Sirs, I address this warning to you, the aristocracy of industry in this city, because, like all aristocracies, you tend to grow blind in long authority, and to be unaware that you and your class and its every action are being considered and judged day by day by those who have power to shake or overturn
the whole social order, and whose restlessness in poverty today is making our industrial civilisation stir like a quaking bog.

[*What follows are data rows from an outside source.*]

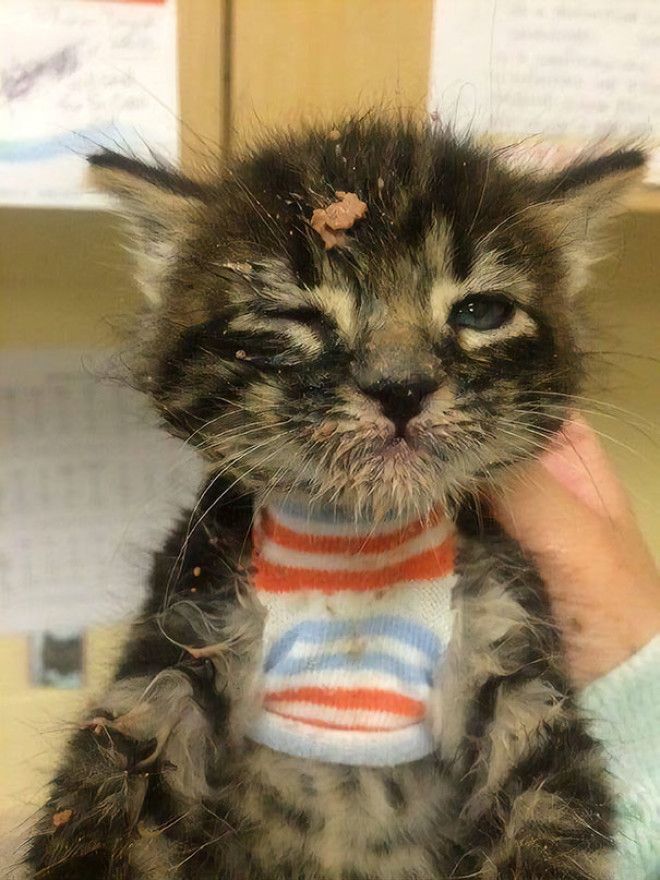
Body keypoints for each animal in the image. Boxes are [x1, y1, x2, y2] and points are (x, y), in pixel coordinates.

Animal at [25, 117, 644, 880]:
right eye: (295, 315)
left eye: (481, 311)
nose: (402, 386)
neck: (358, 549)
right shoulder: (177, 646)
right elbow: (103, 802)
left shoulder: (524, 676)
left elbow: (551, 825)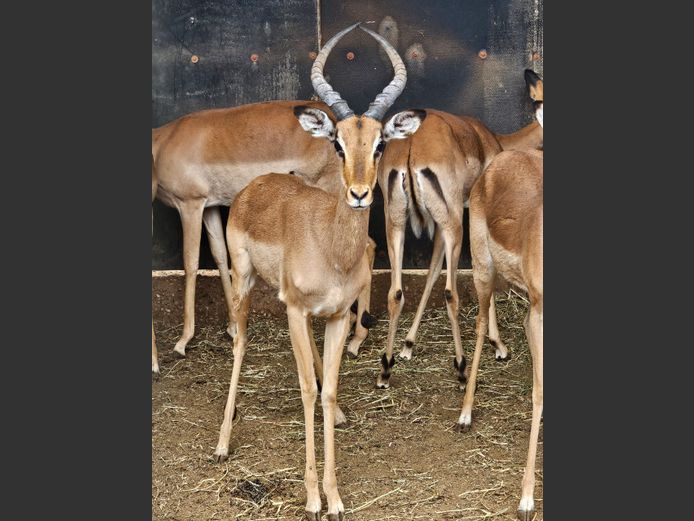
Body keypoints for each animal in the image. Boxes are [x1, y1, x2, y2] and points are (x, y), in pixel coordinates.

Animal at [151, 84, 380, 375]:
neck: (165, 141)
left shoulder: (190, 205)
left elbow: (190, 263)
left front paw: (182, 341)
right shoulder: (211, 207)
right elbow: (220, 255)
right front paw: (232, 325)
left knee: (369, 244)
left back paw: (357, 338)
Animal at [212, 23, 423, 520]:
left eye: (380, 144)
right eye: (338, 143)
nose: (360, 194)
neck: (331, 246)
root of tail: (257, 185)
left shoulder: (335, 316)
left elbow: (326, 391)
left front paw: (336, 496)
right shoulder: (294, 311)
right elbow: (308, 388)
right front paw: (311, 497)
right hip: (244, 285)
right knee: (240, 342)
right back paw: (223, 444)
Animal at [376, 71, 543, 389]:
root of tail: (411, 147)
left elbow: (430, 272)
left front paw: (408, 345)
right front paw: (499, 346)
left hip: (397, 223)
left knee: (395, 291)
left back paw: (385, 370)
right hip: (453, 224)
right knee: (451, 292)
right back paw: (462, 369)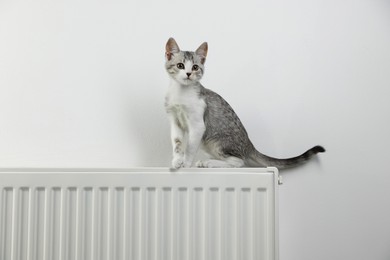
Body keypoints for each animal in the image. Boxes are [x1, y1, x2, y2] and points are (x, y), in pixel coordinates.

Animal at [163, 37, 324, 170]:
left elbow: (190, 147)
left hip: (217, 141)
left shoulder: (197, 124)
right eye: (180, 65)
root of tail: (249, 144)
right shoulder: (175, 120)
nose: (189, 74)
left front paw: (186, 164)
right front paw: (177, 161)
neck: (181, 93)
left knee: (239, 162)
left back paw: (210, 163)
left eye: (195, 67)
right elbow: (177, 143)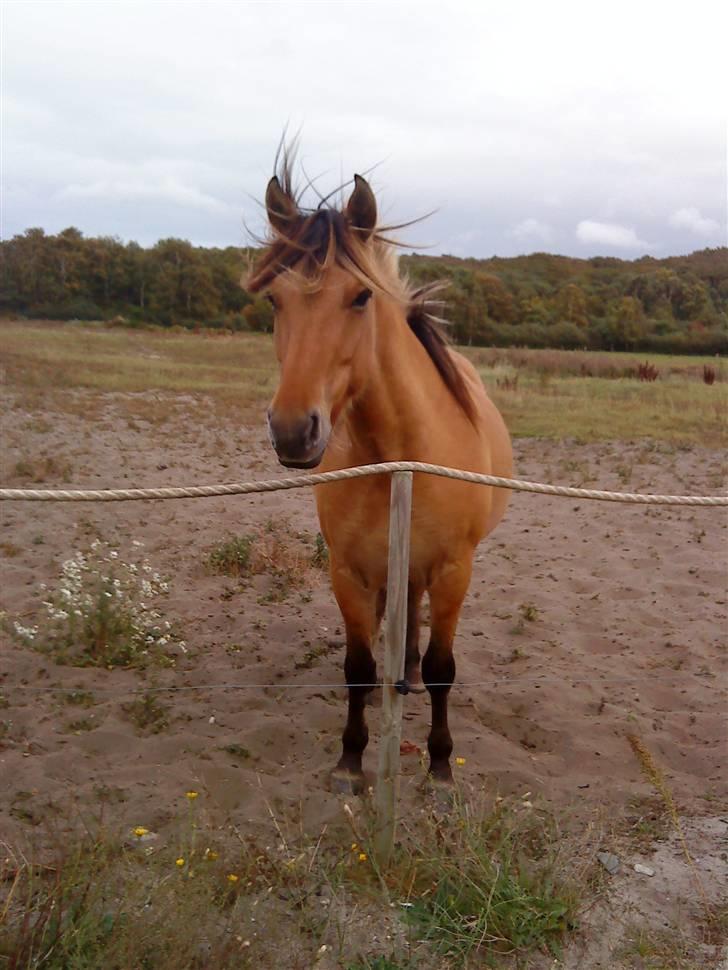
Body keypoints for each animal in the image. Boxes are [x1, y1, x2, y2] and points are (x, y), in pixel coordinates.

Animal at [247, 155, 516, 792]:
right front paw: (350, 757)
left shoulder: (454, 571)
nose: (292, 430)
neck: (401, 452)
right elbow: (357, 664)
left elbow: (444, 668)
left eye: (360, 296)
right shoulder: (347, 570)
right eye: (274, 300)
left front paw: (440, 765)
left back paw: (410, 675)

-Jim Larkin’s Speech to the Askwith Inquiry, 4 October 1913
This is a great project from Dublin Community Television (DCTV) and something we’re more than proud to support. It’s undeniable that the ‘decade of centenaries’ we have entered will be a contentious one politically. Already we’ve seen the Labour Party using their annual Connolly commemoration to preach austerity this year for example, and the tug-of-war ahead for the legacy of 1916 will be fascinating to watch, if not tragic.
The lockout has always sat awkwardly for many in the story of revolutionary Ireland, yet it is an incredibly important part of the story. Out of the lockout emerged the Citizen Army of course, but the lockout itself emerged out of a growing sense of class stuggle in Dublin at the time. The likes of the Jacobs strike of 1912, which saw three thousand women workers at Jacob’s factory withdraw their labour.
If 2016 will be about Enda Kenny, Bertie Ahern and their sort observing tanks roll down O’Connell Street, what will 2013 be about? If we want to have a say in how the event is commemorated, it’s time to get moving.
With annualised hours, the elimination of overtime, extra pay for bank holidays, the reintroduction of split shifts and the Unions becoming the enemy of the workers in the last few years we’ve gone backwards instead of forwards.